** Opening Given entries block **

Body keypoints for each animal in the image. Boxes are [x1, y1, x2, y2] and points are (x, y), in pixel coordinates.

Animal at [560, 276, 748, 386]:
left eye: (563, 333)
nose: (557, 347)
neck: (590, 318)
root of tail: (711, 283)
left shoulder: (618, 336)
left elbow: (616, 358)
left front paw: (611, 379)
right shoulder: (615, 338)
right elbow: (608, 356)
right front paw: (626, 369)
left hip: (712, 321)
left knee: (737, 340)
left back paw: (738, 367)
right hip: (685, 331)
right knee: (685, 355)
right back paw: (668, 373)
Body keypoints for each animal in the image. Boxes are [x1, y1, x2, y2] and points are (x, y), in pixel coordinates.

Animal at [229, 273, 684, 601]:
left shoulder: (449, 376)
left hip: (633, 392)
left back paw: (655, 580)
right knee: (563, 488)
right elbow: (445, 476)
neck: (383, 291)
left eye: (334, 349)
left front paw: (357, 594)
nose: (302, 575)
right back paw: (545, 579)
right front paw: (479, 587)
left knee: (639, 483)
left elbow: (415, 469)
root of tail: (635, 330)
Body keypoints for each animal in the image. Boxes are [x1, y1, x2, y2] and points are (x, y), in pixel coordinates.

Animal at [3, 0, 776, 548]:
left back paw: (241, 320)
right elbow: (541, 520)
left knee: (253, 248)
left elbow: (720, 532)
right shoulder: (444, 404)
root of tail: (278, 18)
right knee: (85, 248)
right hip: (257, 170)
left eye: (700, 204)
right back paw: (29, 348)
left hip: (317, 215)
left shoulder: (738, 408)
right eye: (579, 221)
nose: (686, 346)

** Closing Given entries block **
** Opening Given entries block **

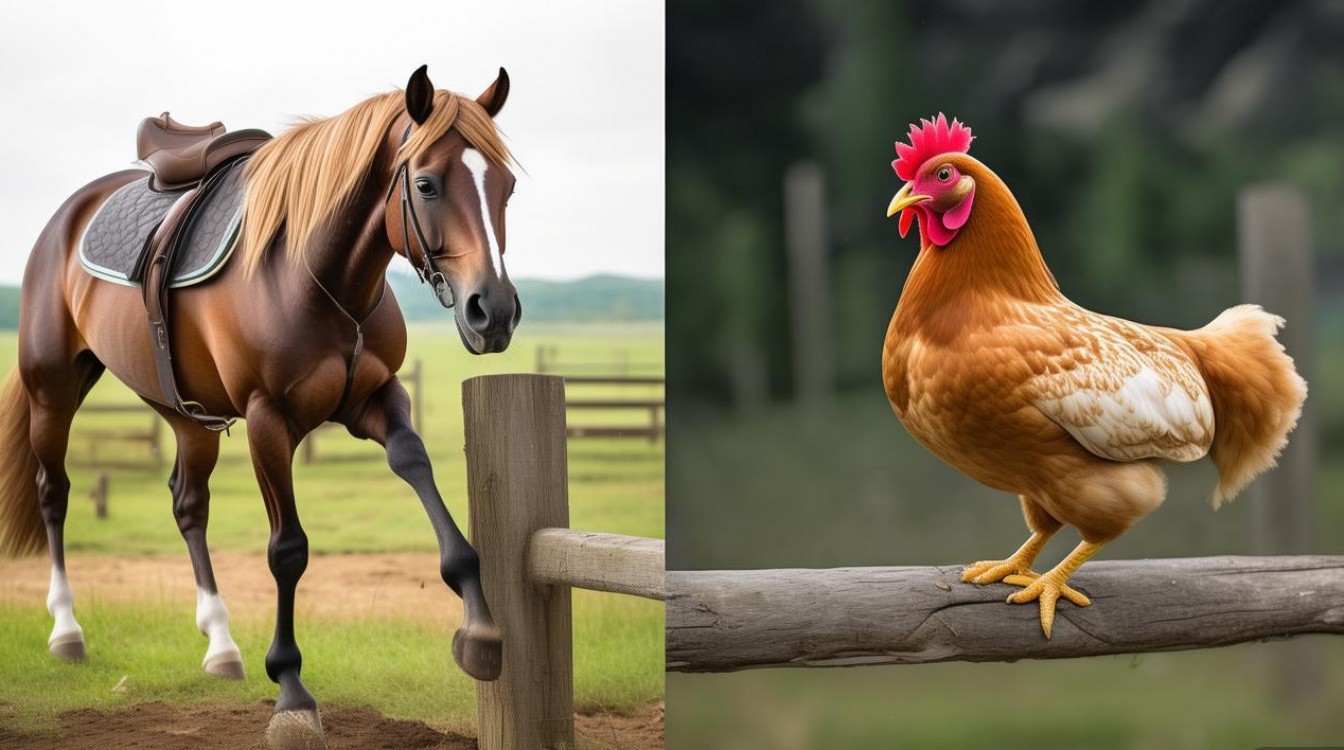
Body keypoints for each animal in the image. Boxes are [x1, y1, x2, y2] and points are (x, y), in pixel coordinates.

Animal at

** Closing Given entries block **

Give the number of lines in the records that contain the string "root", with no other output.

**The answer:**
3